When this comes to the European Parliament it will have some demands—and I know not what they are—to make of Barnier. There will be a common position. Barnier will be at the meeting on Wednesday. I am sure he will report on his visit to Ireland at the beginning of this week and you will see a European Parliament position emerging.

It is very good that we mention prior to the votes in the European Parliament in Amendment 49 because this is where Amendment 62 is useful. It gives a signpost. It says what will happen and that it happens only if the House of Commons declines to approve. At that point, before the European Parliament has agreed to the deal, we say that we would like to maintain the existing position and extend the period set out under Article 50—something that can be done only by a unanimous decision of the Council, but one on which the Parliament would be consulted. The European Parliament will have a consultation role and, frankly, if it has rejected the extension, I doubt the Council will go down the road of granting it.

I say to my colleagues on the Front Bench, please put some work into explaining your position to the European Parliament.

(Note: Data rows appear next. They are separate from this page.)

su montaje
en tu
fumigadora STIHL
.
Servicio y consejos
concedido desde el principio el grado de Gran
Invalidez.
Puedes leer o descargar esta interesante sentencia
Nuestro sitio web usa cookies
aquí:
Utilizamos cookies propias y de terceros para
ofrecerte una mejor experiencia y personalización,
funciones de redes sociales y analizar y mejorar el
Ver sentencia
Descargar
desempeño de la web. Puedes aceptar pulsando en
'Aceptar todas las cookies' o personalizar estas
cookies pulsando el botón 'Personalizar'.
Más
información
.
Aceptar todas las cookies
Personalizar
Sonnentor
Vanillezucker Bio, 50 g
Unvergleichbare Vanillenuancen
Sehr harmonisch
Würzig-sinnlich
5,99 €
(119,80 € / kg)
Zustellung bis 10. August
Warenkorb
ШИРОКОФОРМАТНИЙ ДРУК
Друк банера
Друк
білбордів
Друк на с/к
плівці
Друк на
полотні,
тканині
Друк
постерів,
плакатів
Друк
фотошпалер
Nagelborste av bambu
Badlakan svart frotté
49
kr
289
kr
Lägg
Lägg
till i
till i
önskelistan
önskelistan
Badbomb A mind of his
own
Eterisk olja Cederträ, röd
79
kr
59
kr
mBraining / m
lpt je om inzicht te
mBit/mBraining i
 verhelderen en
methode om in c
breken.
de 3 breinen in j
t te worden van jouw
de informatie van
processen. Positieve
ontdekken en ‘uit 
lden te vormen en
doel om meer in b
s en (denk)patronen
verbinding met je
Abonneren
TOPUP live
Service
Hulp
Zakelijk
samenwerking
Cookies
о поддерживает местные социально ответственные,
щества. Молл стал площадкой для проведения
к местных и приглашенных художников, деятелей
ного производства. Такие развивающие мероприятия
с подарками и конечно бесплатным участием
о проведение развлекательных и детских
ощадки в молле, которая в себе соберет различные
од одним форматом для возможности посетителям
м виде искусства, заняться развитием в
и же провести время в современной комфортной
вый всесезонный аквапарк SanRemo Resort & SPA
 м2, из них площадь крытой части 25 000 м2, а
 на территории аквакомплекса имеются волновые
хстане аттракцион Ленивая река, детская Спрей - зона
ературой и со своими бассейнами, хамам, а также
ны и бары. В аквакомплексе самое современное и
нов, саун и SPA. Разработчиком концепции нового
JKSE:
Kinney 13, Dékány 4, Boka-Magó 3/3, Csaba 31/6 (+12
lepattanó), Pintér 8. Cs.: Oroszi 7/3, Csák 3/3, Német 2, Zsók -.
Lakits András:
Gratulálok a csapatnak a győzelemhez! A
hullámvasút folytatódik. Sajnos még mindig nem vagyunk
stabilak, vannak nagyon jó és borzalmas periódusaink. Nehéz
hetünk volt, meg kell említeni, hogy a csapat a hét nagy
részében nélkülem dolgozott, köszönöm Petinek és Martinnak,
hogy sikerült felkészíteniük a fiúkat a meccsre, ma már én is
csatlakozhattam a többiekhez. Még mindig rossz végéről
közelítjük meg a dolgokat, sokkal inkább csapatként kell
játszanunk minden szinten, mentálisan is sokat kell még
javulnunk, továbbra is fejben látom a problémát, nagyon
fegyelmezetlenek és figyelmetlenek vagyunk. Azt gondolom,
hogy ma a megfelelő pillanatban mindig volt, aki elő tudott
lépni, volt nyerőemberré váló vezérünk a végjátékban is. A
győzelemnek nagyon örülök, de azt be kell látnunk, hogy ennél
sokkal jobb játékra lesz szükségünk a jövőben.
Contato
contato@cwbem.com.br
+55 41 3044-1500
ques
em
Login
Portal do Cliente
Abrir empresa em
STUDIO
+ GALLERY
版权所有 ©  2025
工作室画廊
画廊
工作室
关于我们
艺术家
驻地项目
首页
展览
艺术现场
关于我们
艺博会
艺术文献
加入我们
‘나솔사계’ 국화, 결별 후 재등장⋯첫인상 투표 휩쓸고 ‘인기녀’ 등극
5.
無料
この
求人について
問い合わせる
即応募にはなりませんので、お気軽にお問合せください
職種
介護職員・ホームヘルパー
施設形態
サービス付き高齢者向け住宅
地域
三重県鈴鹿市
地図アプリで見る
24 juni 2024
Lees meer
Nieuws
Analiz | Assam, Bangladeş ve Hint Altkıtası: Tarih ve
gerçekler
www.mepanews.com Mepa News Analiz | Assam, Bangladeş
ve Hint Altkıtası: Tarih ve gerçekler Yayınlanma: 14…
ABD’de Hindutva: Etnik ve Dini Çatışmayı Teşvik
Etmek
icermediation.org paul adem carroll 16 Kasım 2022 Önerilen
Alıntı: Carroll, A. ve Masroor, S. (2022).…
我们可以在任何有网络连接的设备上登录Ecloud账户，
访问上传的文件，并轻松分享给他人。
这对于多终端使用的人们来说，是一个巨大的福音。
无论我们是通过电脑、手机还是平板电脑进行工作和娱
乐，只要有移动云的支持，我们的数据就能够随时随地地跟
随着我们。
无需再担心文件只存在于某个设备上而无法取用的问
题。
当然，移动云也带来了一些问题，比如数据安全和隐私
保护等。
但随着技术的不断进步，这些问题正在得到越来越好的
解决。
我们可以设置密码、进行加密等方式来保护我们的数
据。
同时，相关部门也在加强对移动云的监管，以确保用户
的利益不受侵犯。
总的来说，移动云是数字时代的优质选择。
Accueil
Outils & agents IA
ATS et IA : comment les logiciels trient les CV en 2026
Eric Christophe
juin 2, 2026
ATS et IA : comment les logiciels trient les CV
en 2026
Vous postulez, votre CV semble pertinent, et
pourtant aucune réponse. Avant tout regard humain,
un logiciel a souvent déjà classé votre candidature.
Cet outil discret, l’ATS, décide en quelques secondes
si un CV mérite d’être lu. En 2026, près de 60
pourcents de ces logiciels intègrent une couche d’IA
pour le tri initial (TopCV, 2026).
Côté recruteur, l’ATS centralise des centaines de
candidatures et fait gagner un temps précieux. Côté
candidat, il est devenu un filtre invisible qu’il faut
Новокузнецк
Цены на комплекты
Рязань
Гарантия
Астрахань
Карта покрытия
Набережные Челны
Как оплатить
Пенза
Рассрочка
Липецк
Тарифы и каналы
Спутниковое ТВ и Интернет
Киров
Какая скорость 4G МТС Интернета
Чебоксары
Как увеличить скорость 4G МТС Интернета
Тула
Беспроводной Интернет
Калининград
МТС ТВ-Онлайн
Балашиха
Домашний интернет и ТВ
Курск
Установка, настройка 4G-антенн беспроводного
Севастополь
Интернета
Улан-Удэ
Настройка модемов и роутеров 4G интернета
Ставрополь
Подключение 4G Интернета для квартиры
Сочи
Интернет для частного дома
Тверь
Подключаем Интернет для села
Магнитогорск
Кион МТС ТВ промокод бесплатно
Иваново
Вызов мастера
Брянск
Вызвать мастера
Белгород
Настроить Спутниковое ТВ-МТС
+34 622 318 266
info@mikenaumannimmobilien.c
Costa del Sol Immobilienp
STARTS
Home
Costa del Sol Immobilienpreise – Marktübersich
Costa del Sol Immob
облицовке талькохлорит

We could start with slightly closer relations with the MEPs who represent the United Kingdom. There does not appear to be, shall I say, a high degree of collaboration and consultation between the two sets. I know that Richard Corbett has been here to give evidence but I think we need to put in a bit more work in the European Parliament and I invite the Minister to tell us what the Government’s strategy is to get the European Parliament on side.

I finish by saying that Amendment 62 is not trying to do anything outrageous. It is setting a very simple signpost. It comes into effect only if the House of Commons—not the House of Lords—declines to approve and then it says quite clearly what happens. It asks for the status quo and an extension of time so that something else can be worked out. I think Amendment 62 is very reasonable. I would even hope that the Government might think about accepting it because it offers us a way forward. I hope that we will feel able to take it.